Cultural competence was long defined as the knowledge, attitudes, and skills that let a clinician work effectively across cultural difference. It was a useful corrective to one-size-fits-all care — but the framing had a flaw: it implied that culture is a discrete body of facts a provider could master and then check off as done.
In their influential 1998 paper, Tervalon and Murray-Garcia proposed cultural humility instead. Humility reframes the work as a lifelong process rather than an endpoint. Its three commitments are worth naming plainly:
- Ongoing self-reflection and self-critique — examining your own assumptions, culture, and blind spots, on purpose and repeatedly.
- Redressing the power imbalance between clinician and client, so the client is treated as the expert on their own life and culture.
- Institutional accountability — recognizing that individual good intentions cannot fix inequities baked into systems.
The premise is freeing rather than daunting: you can never be fully "competent"in another person's culture — cultures are internally diverse and always changing — but you can stay curious, humble, and open to correction.

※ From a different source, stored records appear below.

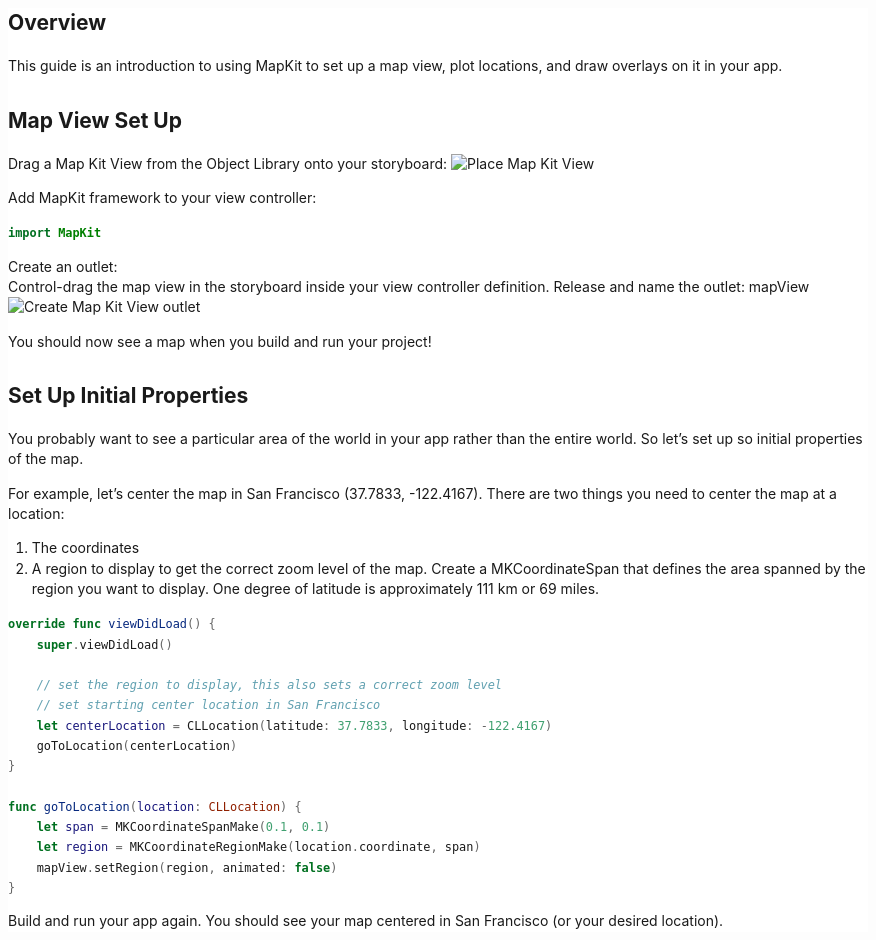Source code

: ## Overview
This guide is an introduction to using MapKit to set up a map view, plot locations, and draw overlays on it in your app.

## Map View Set Up
Drag a Map Kit View from the Object Library onto your storyboard:
![Place Map Kit View](https://i.imgur.com/8CAY8rt.gif)

Add MapKit framework to your view controller:
```swift
import MapKit
```

Create an outlet:  
Control-drag the map view in the storyboard inside your view controller definition.
Release and name the outlet: mapView
![Create Map Kit View outlet](https://i.imgur.com/0zspz18.gif)

You should now see a map when you build and run your project!

## Set Up Initial Properties
You probably want to see a particular area of the world in your app rather than the entire world. So let’s set up so initial properties of the map.

For example, let’s center the map in San Francisco (37.7833, -122.4167).
There are two things you need to center the map at a location:
1. The coordinates  
2. A region to display to get the correct zoom level of the map. Create a MKCoordinateSpan that defines the area spanned by the region you want to display. One degree of latitude is approximately 111 km or 69 miles.

```swift
override func viewDidLoad() {
    super.viewDidLoad()

    // set the region to display, this also sets a correct zoom level
    // set starting center location in San Francisco
    let centerLocation = CLLocation(latitude: 37.7833, longitude: -122.4167)
    goToLocation(centerLocation)
}

func goToLocation(location: CLLocation) {
    let span = MKCoordinateSpanMake(0.1, 0.1)
    let region = MKCoordinateRegionMake(location.coordinate, span)
    mapView.setRegion(region, animated: false)
}
```

Build and run your app again. You should see your map centered in San Francisco (or your desired location).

It also helps to hold a broad definition of culture. Beyond race and ethnicity, it includes religion, language, immigration and refugee experience, disability, sexual orientation, gender identity, socioeconomic status, and the real differences between rural and urban life. Every client sits at an intersection of several of these at once.
Humility, in one line
The goal is not to memorize other cultures — it is to approach every client as the expert on their own experience, and to keep noticing what you don't know.